## Task directions
Go through the records and transcribe them exactly, passing over any picture.

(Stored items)
====================

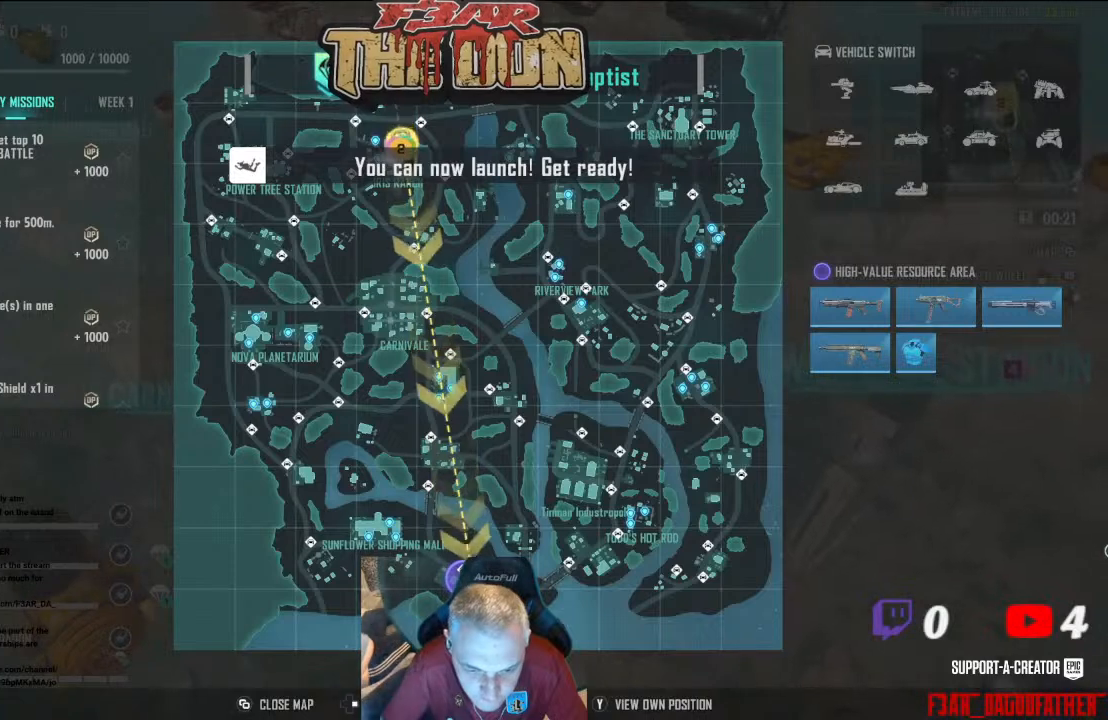
{"buttons": [], "left_stick": "left", "right_stick": "left", "events": [[33, "left_stick", "up-right"], [233, "left_stick", "left"], [333, "right_stick", "left"]]}
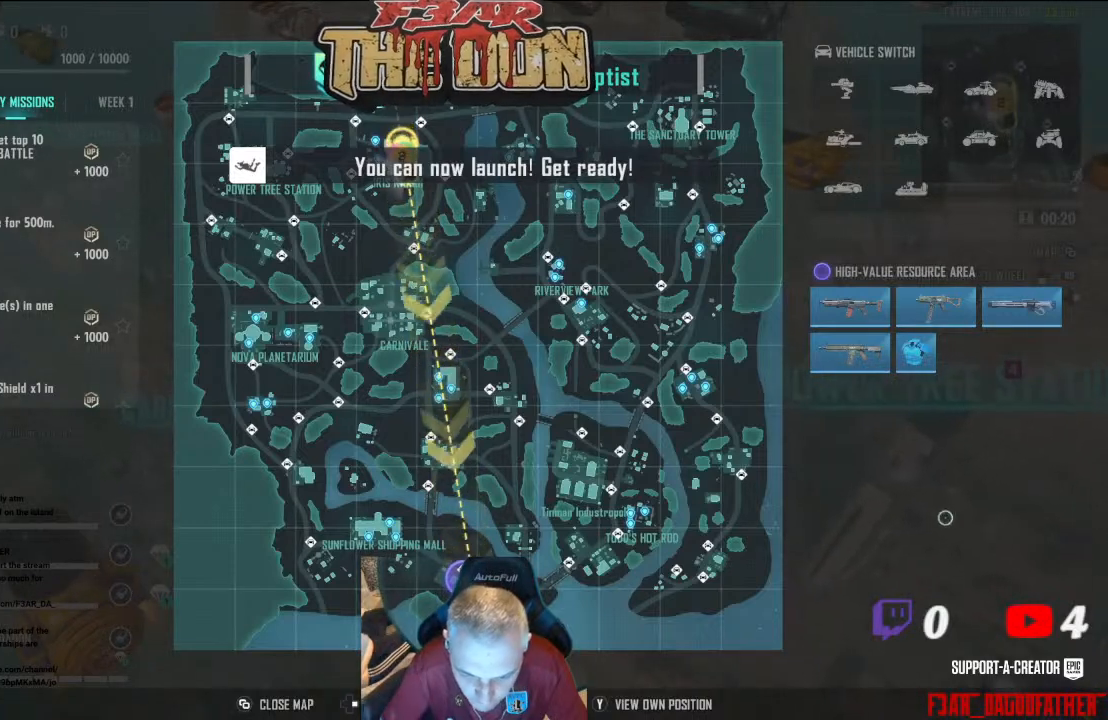
{"buttons": [], "left_stick": "left", "right_stick": "left", "events": []}
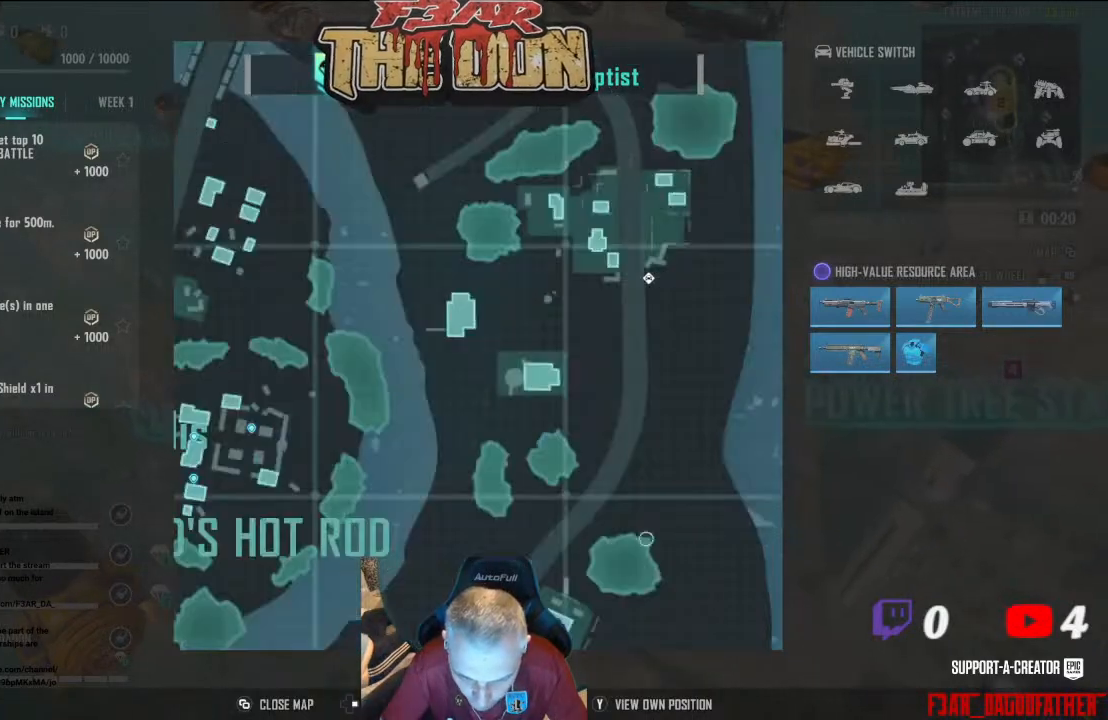
{"buttons": [], "left_stick": "center", "right_stick": "down-left", "events": [[233, "left_stick", "center"], [300, "right_stick", "down-left"]]}
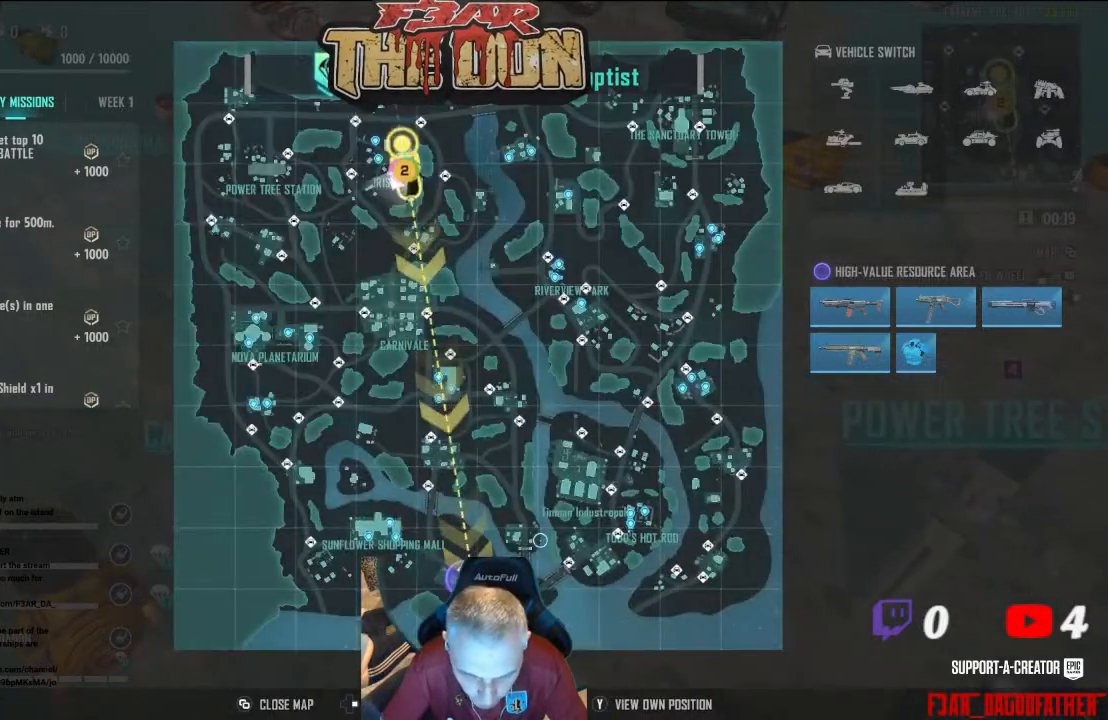
{"buttons": [], "left_stick": "center", "right_stick": "center", "events": [[100, "right_stick", "center"]]}
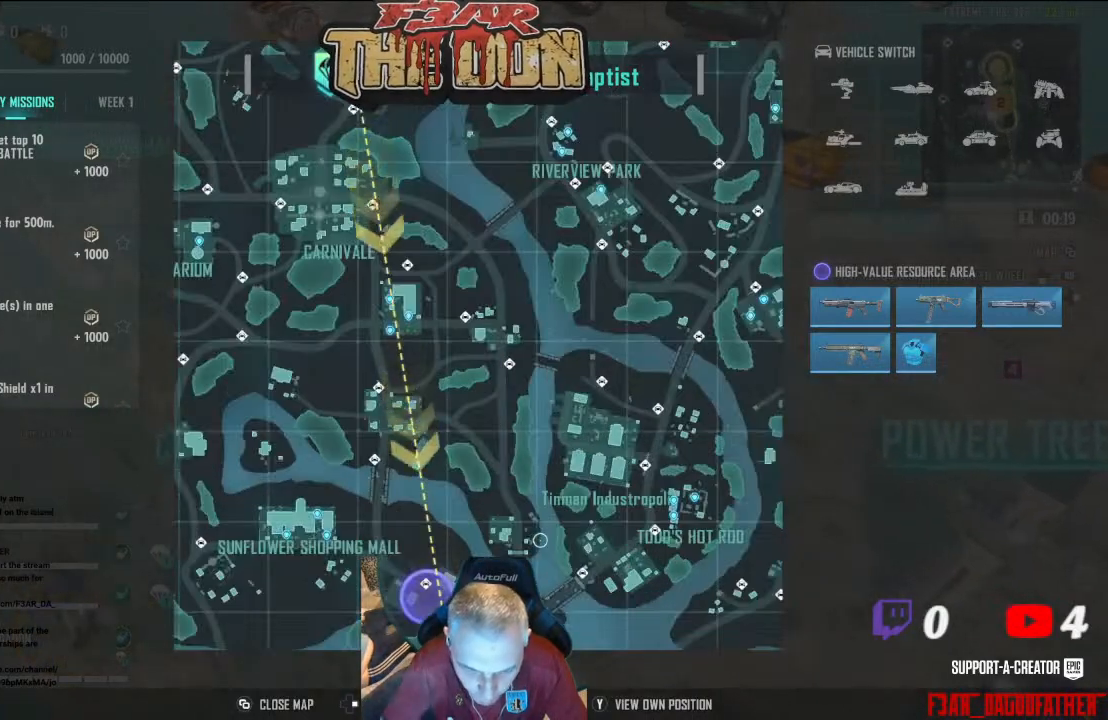
{"buttons": [], "left_stick": "down-left", "right_stick": "center", "events": [[100, "right_stick", "down"], [267, "right_stick", "center"], [433, "left_stick", "down-left"]]}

====================

## Your solution
{"buttons": [], "left_stick": "left", "right_stick": "left", "events": [[33, "left_stick", "up-right"], [233, "left_stick", "left"], [333, "right_stick", "left"]]}
{"buttons": [], "left_stick": "left", "right_stick": "left", "events": []}
{"buttons": [], "left_stick": "center", "right_stick": "down-left", "events": [[233, "left_stick", "center"], [300, "right_stick", "down-left"]]}
{"buttons": [], "left_stick": "center", "right_stick": "center", "events": [[100, "right_stick", "center"]]}
{"buttons": [], "left_stick": "down-left", "right_stick": "center", "events": [[100, "right_stick", "down"], [267, "right_stick", "center"], [433, "left_stick", "down-left"]]}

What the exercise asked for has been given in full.